White House press secretary Sarah Huckabee Sanders signaled the Trump administration may back down on its forceful threats to shut down the US government over a dispute with Democratic lawmakers over border wall funding, in a Tuesday morning interview on Fox News.

Top Senate Democrat Chuck Schumer stressed there are not enough votes in Congress to pass wall funding, and that it would be up to Trump to repeal his demand.

The government needs to fund seven remaining appropriations bills, and six are close to completion, officials in both parties said.

Prospects of a partial USA government shutdown surged Tuesday after Democrats rejected what they said was President Donald Trump's request for a "slush fund" to build a wall on the United States border with Mexico. At the time, he insisted that he was "firm" on this point. If Congress does not pass a spending bill before December 21, the government will partially shut down.

Join us for tomorrow's exciting adventure in Shutdown Theater - "Make a Run for the Border", or "If a Bill Fell in Congress and No One Was Around, Would It Rate a Tweet?"


"I am proud to shut down the government for border security", the president said last week. "We want to shut down the border from illegal immigration".

Senate Majority Leader Mitch McConnell (R-KY) told reporters Tuesday that he does not believe there will be a government shutdown before Christmas.

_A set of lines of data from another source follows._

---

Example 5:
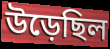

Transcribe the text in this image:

উড়েছিল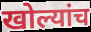
खोल्यांच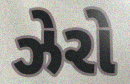
ઝેરોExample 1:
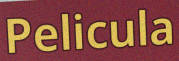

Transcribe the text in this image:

Pelicula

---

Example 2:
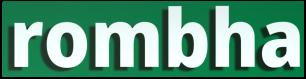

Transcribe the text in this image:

rombha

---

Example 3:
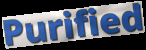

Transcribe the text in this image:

Purified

McConnell later told reporters he will now consider punting into next year as a possible alternative to the options Democrats presented, with the caveat he had to determine what the White House was willing to accept. They had proposed keeping funding at current levels of $1.3 billion for border security fencing and other improvements, but not for the wall.

"At the end of the day we don't want to shut down the government, we want to shut down the border", Sanders said in a Fox News interview.

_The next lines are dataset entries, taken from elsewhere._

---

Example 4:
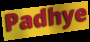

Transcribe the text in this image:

Padhye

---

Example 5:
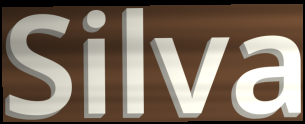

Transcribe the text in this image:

Silva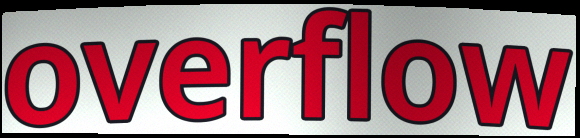
overflow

He appeared to ease that stance early on Tuesday when the White House said it did not want a shutdown and was looking for "other ways" to obtain funding, including getting Congress to reprogramme US$1 billion in unspent funds so Trump could use them on his immigration policies. "The president's asked every agency to look and see if they have money that can be used for that objective and that's exactly what we're doing". The House does not meet until this Wednesday evening, leaving little time before funding for the Department of Homeland Security and Justice Department expires Friday at midnight.


On Monday Trump launched a fresh attack on the opposition party and its offer of wall-less border security funding.

Frustrated that neither Mexico nor Congress will pay for his border wall, President Donald Trump has directed his Cabinet to scrounge through the executive branch couch cushions to see what they can come up with. The shutdown could affect more than 800,000 federal workers, including at least 420,000 who would be working without pay.

Forty-three percent of respondents said they would blame Trump and Republicans for a shutdown, compared to 24 percent blaming Democrats, according to a USA Today/Suffolk University Poll.

Congress already approved funding this year for about 75 percent of the government's discretionary account for the budget year that began October 1.